Finding the restaurant market tough to crack, local egg producer Storey Farms is now selling its chicken meat through an online marketplace originally designed to prop up small farmers.
As previously reported by The Post and Courier, Jeremy Storey hung up his waiter uniform in 2014, leaving his job at the Michelin-starred Alinea in Chicago to move to South Carolina and start a chicken farm on some acreage he purchased on Johns Island.
He dove into the farming profession with only a culinary education and some 4-H skills he developed as a boy. “The most chickens I raised as a kid was around 60,” he says. Today, Storey Farms has 3,000 laying hens that produce thousands of eggs a week. He is also raising about 2,000 chickens for meat.
Storey got started just as celebrated local farmers Celeste and George Albers stopped their egg farming, which means he lucked into a ready market for his eggs. He sells to 25 restaurants and says Poogan's Porch is currently his biggest customer. He also sells at the Johns Island farmers market, the Saturday market at the Workshop, The Daily, Mercantile & Mash, Boone Hall and Middle Street Market on Sullivan's Island.
But the chicken meat market hasn’t been as easy. “Keegan-Filion (a farm in Walterboro) has got the restaurant market locked up,” says Storey, so he was intrigued when Crowd Cow reached out to him. The Seattle-based company connects consumers directly to ranchers and farmers, providing distribution to customers around the country.
Crowd Cow started as a way for friends to easily purchase and pay for a share of a pasture-raised cow, which costs a lot of money and requires a lot of freezer space. Instead of individuals having to find a farm and coordinate it themselves, Crowd Cow offers cow shares from participating farms on its website. If a cow "tips," meaning all of its shares are sold, then it is purchased and processed. Since its 2015 launch, Crowd Cow has expanded to include pork and pasture-raised chicken.
The company also went national in 2017, drawing attention and stoking controversy. Grist last year chronicled small-ag advocates' concerns about Crown Cow's practices, including its sale of luxury Japanese beef, which is grain-fed and raised in segregated indoor pens. Following domestic producers' complaints, Crowd Cow removed references to "local" and "sustainable" from its mission statement, Grist reported.
At Storey Farms, chickens were originally raised using mobile tractors to move them to fresh patches of grass each day, but Storey says that was putting a lot of stress on the chickens. Now his Cornish Rock meat chickens live in a large covered shed with open sides to provide fresh air while being sheltered from the hot sun.

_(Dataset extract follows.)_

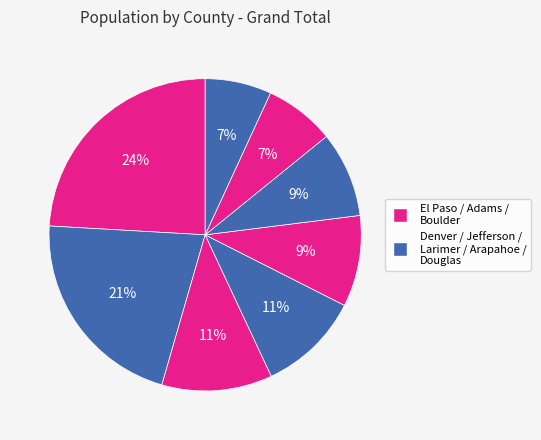

Which category has the biggest portion of the pie?

El Paso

"They get overheated pretty easily," he says. The shed has fans, lights and an automated watering system.
One end of the shed is open to tall grass and feeders, which allows the birds to move freely from inside to outside where they can give themselves dust baths and eat grass. Storey also stocks the feeders with high-protein feed and alfalfa grass. "Feed is the biggest factor in how they taste," he says. "We spend a lot of money on our chicken feed."
The biggest criticism he gets about his chickens are that they're not tender because they walk around so much. "But I want it to taste like a bird. It's just not what we're used to eating commercially."
When the next batch of chickens is ready to be processed, he'll take them to Williamsburg Packing Co. in Kingstree where they will be slaughtered, processed and then shipped directly to Crowd Cow's warehouse for distribution.
"We end up getting the same market price," says George Griffin, the farm manager. "And it saves us a lot of labor."
Storey says his family in Indiana has ordered his chicken from Crowd Cow and shared photos of the packaging. He appreciates the company's business model because "it gives everybody access to small-scale production."